Two bright eyes stared back at me in the rear view mirror. It was almost eight o’clock on a Wednesday night, and Puck was already making plans for Thursday’s Quiet Hour.
“Sure, pal.”
He grinned. “Good. So I will be prepared to muddle up the backyard. I love gooey stuff. It’s a boys’ life.”
On Thursday, while I prepared breakfast, Puck serenaded me from the kitchen table. “GOOD BILL NEVER WON! GOOD BILL NEVER WON! GOOD BILL NEVER WON! HE WAS A GOOD MAN, BUT HE… NEVER WON!!”
I don’t know either.
So that “mud patch” during Quiet Hour, turned into the expected hodgepodge of mud, buckets, water, and even a very large lump of charcoal – still not sure where that came from – which Puck dubbed his “charcoal crayon” and sketched on the house brick. Added various bits to his “charcoal soup”, and requested an old cloth to clean up. I tossed it to him, where it landed with a flop on the porch.
“Sorry, pal.”
“Cloths don’t fly too well,” he replied. Don’t blame yourself.”
Then the bathroom flooded again, courtesy of Puck. Dish soap and boiling water eventually solved the continuing natural disaster. To help out, while I scalded porcelain, Puck brushed and wiped down Crackers…
“I need another wipe for her, Mom. I want her to look as pretty as a bobcat!”
4:00: Game One: NLDS. Fortunately, they took care of things early and erased any tremors by the third inning, which I grasped through a wild crackle on the old radio.

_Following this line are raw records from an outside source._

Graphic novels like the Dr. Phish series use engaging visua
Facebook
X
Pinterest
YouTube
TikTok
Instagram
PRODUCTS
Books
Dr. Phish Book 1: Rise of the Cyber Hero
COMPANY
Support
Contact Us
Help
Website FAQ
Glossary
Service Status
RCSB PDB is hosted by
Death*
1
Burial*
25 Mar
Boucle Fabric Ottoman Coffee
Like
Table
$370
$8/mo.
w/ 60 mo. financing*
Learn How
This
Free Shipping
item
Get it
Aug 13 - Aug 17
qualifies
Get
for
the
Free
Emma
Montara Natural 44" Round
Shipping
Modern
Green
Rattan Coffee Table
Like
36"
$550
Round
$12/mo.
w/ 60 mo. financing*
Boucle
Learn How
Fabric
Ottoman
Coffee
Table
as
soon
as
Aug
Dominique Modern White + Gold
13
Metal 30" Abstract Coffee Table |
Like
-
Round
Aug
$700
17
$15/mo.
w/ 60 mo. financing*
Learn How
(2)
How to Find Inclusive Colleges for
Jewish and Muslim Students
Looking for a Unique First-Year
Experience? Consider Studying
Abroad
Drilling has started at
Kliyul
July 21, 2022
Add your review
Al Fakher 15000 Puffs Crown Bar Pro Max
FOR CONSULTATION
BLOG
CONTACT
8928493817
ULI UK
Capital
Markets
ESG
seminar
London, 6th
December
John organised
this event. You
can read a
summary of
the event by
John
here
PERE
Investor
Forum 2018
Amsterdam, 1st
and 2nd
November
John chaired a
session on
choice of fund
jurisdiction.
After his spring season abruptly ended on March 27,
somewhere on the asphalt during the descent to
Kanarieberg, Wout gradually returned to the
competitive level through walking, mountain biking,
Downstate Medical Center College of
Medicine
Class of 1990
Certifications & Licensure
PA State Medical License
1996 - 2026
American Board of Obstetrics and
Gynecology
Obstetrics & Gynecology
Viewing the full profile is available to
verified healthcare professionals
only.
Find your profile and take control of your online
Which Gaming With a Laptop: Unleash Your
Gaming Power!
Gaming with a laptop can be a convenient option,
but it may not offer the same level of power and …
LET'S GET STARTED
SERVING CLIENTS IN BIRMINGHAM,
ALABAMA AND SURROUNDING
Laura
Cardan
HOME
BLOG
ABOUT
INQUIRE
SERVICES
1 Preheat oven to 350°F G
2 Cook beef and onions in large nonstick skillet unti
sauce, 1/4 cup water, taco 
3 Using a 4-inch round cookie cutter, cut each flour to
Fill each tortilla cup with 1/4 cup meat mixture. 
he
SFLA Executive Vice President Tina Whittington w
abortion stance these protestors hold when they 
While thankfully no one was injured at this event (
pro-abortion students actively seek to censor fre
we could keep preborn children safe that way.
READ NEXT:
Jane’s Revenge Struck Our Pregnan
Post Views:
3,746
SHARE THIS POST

After dinner, Puck continued to arrange the old forgotten desk in the basement into his new office, while I took a few minutes to catch up across a panel of windows televising yellowish sky and Indian Summer trees in the wind. He walked up and down the stairs with several armloads, and a small blackboard which he tried to “thumbtack” to the wall in his room.
“Mom! Do you know how strong plaster is?” he scoffed. “Humongously strong! It broke plastic and metal! That’s, like, impossible!”
I decided to check on that damage… later…
Bær returned from Men’s Prayer to a happy baseball wife with a box of Cosmic Brownies. I know how to celebrate. One by one.